The NTechLab founders said they see many applications for the FindFace app, including:

  • Security: ID checks at e-gates, real-time criminal searches using video surveillance
  • Retail solutions: displaying targeted advertising to in-store customers and identifying repeat customers
  • Dating services: search-by-photo offers people the chance to find someone to date that matches the appearance of a photo

Beyond these applications, the company also sees an opportunity to work with the government. “The Moscow government was really impressed by the current capabilities of NTechLab’s face recognition algorithms,” said Kukharenko. The startup founders said they plan to use their technology to help the government “discover and identity people who commit crimes in sight of the city’s 150,000 CCTV cameras.”

NTechLab also plans to unveil a cloud-based face recognition platform this summer, which will allow companies to use NTechLab’s facial recognition algorithm.

SEE: China developing ATM with face recognition (ZDNet)

But despite NTechLab’s victory, there are reasons to be cautious about overhyping the company’s win. Finding celebrity images, said Learned-Miller, is easier than finding normal people in photos. Also, “the speed is not that interesting,” he said. “The algorithm does a lot of the work ahead of time. It grabs a face, runs it through a neural network, gets features, makes measurements, and pulls the result.”

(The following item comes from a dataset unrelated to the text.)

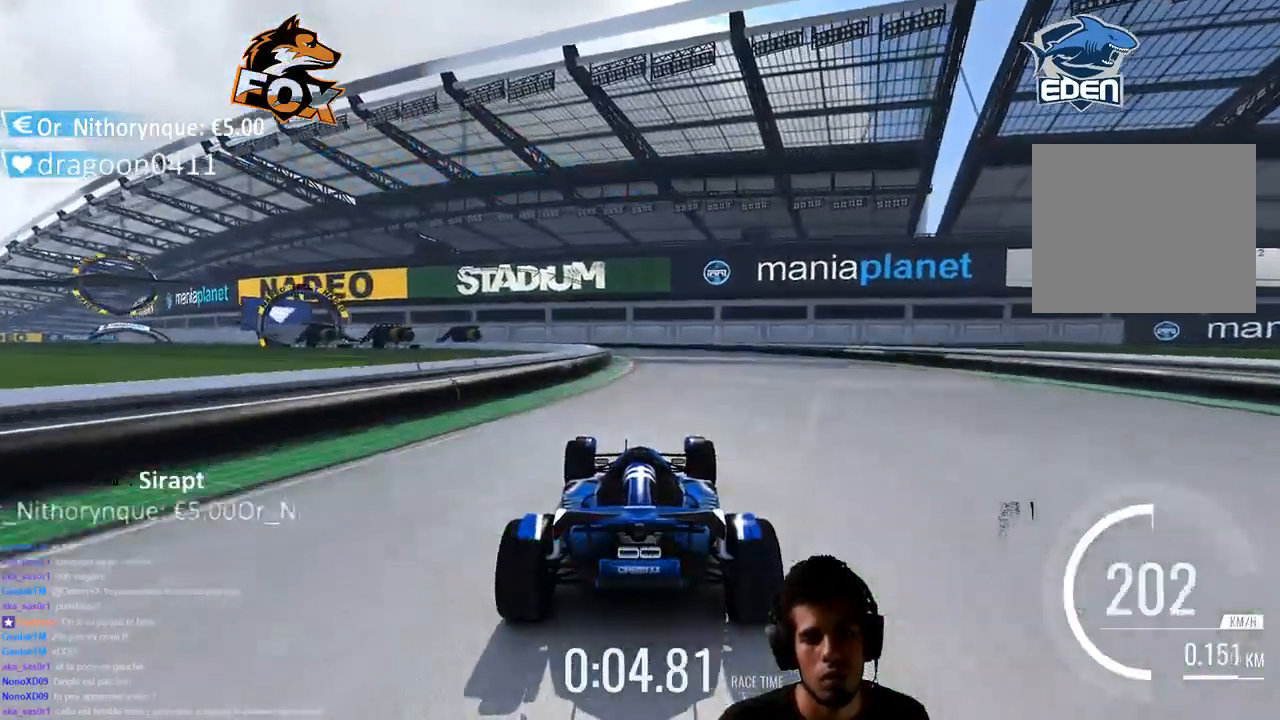
{"buttons": ["CROSS"], "left_stick": "center", "right_stick": "center", "events": []}
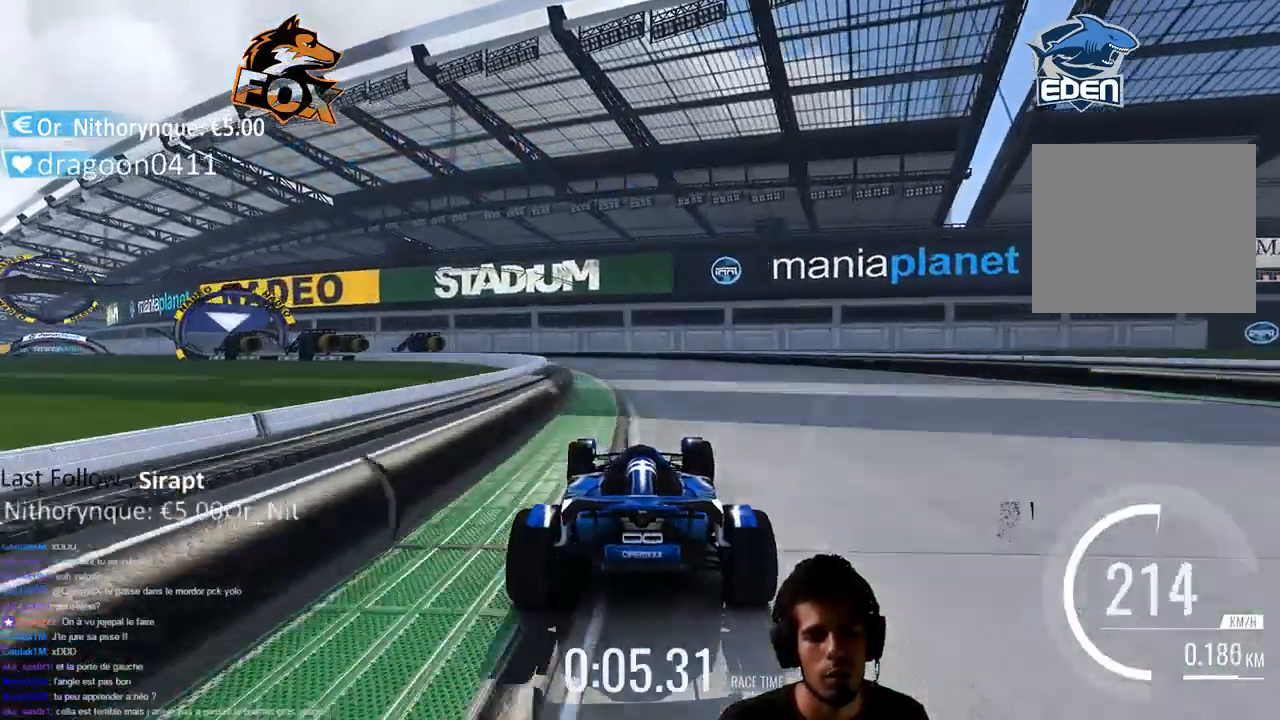
{"buttons": ["CROSS"], "left_stick": "left", "right_stick": "center", "events": [[50, "left_stick", "left"], [183, "left_stick", "center"], [483, "left_stick", "left"]]}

Still, Learned-Miller is impressed with NTechLab’s performance. He has run his own face recognition test for the last eight years, which he said was, until recently, considered one of the best platforms. “Everybody who thought they had a great face recognizer sent it to me,” he said.

And while NTechLab claims to have developed “the world’s best” facial recognition platform, not all AI experts are convinced that the tech giants lack the capability to be at the top.

“Both Facebook and Google have considered adding similar functionality to their social networks,” said Roman Yampolskiy, director of the Cybersecurity lab at the University of Louisville. “But they decided against it because of obvious disastrous implications for user privacy.”

SEE: Facelock: Familiar faces could replace password recognition (ZDNet)

For example, a Russian artist drew a lot of attention for shooting photos of people on a subway and using the FindFace app to identify the people. “That’s exactly the scenario people don’t want to happen,” said Learned-Miller.

NTechLab founders said they are “working on a solution to make sure that our technology is used only for good purposes.”

Still, Learned-Miller said, “There’s definitely a creepy factor.”

Indeed, Facebook is “more worried about perceptions at the moment. They’re thinking about the implications of these things, whereas a startup doesn’t have much to lose,” he said. “As long as they don’t do something illegal, NTechLab has nothing to lose.”

Still, despite worries about how the tool is used, “it is only a question of time before such tracking of users becomes commonplace,” said Yampolskiy.